David Solomon, CEO of Goldman Sachs, and Jamie Dimon, the chairman and chief executive of JPMorgan Chase, spoke on Tuesday at a conference in Saudi Arabia.

“If they don’t see real changes — labor is still very, very tight, they are obviously just playing with the demand side by tightening — but if they don’t see real changes in behavior, my guess is they will go further,” Solomon said of the Fed. “And I think generally when you find yourself in an economic scenario like this where inflation is embedded, it is very hard to get out of it without a real economic slowdown. The U.S. is most likely going to have a recession.”

“American consumers, eventually the excess money they have is running out,” Dimon predicted. “That will probably happen sometime mid-year next year, and then we will know more about what is going on with oil and gas prices and that kind of thing, so we will find out. … there is a lot of stuff on the horizon which is bad, and could — not necessarily, but could — put the United States in a recession.”

In early September Fed Chair Jerome Powell declared, “We’ve got a dual mandate—maximum employment and price stability—and it comes down to: Is nominal income [GDP] targeting the best way to promote that?
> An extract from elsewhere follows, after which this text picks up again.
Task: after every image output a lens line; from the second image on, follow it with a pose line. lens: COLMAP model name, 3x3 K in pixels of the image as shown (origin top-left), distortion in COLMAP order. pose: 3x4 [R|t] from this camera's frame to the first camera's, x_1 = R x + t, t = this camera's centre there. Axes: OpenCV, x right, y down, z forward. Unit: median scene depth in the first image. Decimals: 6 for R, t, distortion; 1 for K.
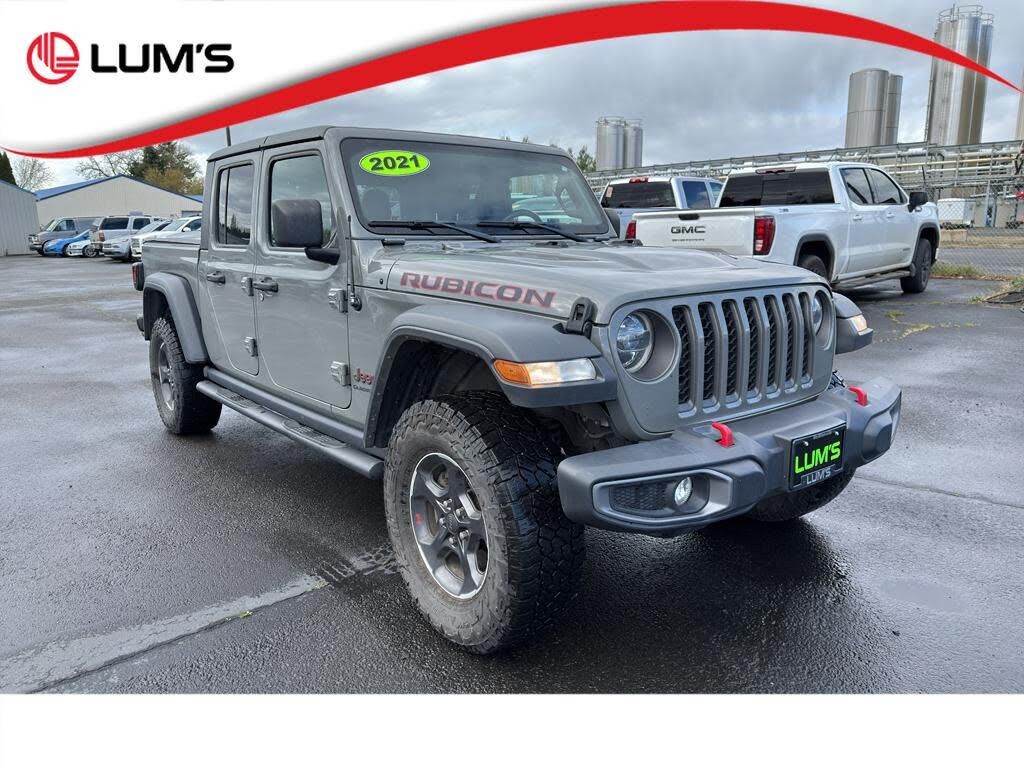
lens RADIAL K [[798.1, 0, 493.9], [0, 798.1, 380.1], [0, 0, 1]] dist [-0.002180, -0.000883]
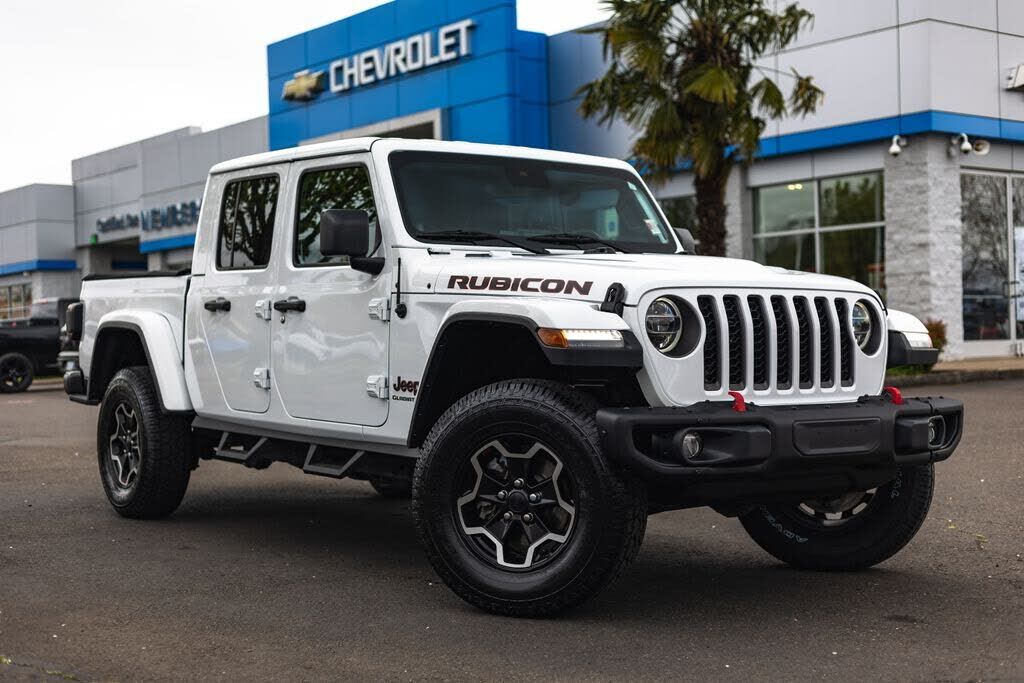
lens RADIAL K [[1563.9, 0, 512.0], [0, 1563.9, 341.5], [0, 0, 1]] dist [0.044399, 0.085344]
pose [[0.999742, 0.011147, -0.019777, 0.006242], [-0.014547, 0.983362, -0.181074, 0.332958], [0.017430, 0.181315, 0.983271, -1.031068]]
We don’t think it is; I don’t think it is.”

“The basic idea behind nominal income targeting is that the central bank would establish a target growth rate for nominal income in the economy (as measured by, for example, nominal GDP),” Joshua Hendrickson of George Mason University stated.   “When nominal income is below its target, the central bank would engage in expansionary monetary policy by increasing the money supply.”

“Powell is concerned that estimates of the trend growth of output are ‘highly uncertain’ and that a decline in trend growth would require higher inflation,” James A. Dorn of the Cato Institute explained. “Thus, under a nominal gross domestic product (NGDP) target, he thinks there would be communication issues’ as well as ‘big chances of policy error because we just don’t know any of the starred variables’ (e.g., the equilibrium values of real output, employment, and interest rates).”

Clive Crook of Bloomberg opined, “The Fed can’t control how much growth in NGDP is from higher real output and how much is from higher prices, the quantities it cares about. Using NGDP as an intermediate target to guide monetary policy recognizes this,” Dorn noted.